EXERCISE BRIEF
Could you reproduce every entry that follows, exactly as shown?

DATA LISTING
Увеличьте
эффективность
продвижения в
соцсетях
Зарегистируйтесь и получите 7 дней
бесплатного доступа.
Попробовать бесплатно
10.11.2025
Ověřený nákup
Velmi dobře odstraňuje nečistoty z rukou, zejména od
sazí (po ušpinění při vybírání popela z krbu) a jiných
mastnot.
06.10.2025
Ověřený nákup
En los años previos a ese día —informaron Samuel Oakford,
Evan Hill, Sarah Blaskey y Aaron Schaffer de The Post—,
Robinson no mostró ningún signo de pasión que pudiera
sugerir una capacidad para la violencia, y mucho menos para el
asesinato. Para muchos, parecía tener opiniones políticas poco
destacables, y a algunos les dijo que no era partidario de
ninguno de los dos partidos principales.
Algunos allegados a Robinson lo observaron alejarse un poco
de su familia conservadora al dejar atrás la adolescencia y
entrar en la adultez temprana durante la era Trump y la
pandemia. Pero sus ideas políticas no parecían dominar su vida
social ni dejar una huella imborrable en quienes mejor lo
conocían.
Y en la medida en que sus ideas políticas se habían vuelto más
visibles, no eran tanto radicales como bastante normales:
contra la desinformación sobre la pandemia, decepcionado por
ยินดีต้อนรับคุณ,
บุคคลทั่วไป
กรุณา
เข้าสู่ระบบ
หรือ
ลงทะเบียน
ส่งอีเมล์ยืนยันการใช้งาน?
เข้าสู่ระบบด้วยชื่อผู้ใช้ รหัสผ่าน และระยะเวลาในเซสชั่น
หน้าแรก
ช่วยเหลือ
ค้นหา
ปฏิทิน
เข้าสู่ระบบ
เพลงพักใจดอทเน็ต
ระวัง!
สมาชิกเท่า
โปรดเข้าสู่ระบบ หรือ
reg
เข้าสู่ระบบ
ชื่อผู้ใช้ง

TASK OUTPUT
Увеличьте
эффективность
продвижения в
соцсетях
Зарегистируйтесь и получите 7 дней
бесплатного доступа.
Попробовать бесплатно
10.11.2025
Ověřený nákup
Velmi dobře odstraňuje nečistoty z rukou, zejména od
sazí (po ušpinění při vybírání popela z krbu) a jiných
mastnot.
06.10.2025
Ověřený nákup
En los años previos a ese día —informaron Samuel Oakford,
Evan Hill, Sarah Blaskey y Aaron Schaffer de The Post—,
Robinson no mostró ningún signo de pasión que pudiera
sugerir una capacidad para la violencia, y mucho menos para el
asesinato. Para muchos, parecía tener opiniones políticas poco
destacables, y a algunos les dijo que no era partidario de
ninguno de los dos partidos principales.
Algunos allegados a Robinson lo observaron alejarse un poco
de su familia conservadora al dejar atrás la adolescencia y
entrar en la adultez temprana durante la era Trump y la
pandemia. Pero sus ideas políticas no parecían dominar su vida
social ni dejar una huella imborrable en quienes mejor lo
conocían.
Y en la medida en que sus ideas políticas se habían vuelto más
visibles, no eran tanto radicales como bastante normales:
contra la desinformación sobre la pandemia, decepcionado por
ยินดีต้อนรับคุณ,
บุคคลทั่วไป
กรุณา
เข้าสู่ระบบ
หรือ
ลงทะเบียน
ส่งอีเมล์ยืนยันการใช้งาน?
เข้าสู่ระบบด้วยชื่อผู้ใช้ รหัสผ่าน และระยะเวลาในเซสชั่น
หน้าแรก
ช่วยเหลือ
ค้นหา
ปฏิทิน
เข้าสู่ระบบ
เพลงพักใจดอทเน็ต
ระวัง!
สมาชิกเท่า
โปรดเข้าสู่ระบบ หรือ
reg
เข้าสู่ระบบ
ชื่อผู้ใช้ง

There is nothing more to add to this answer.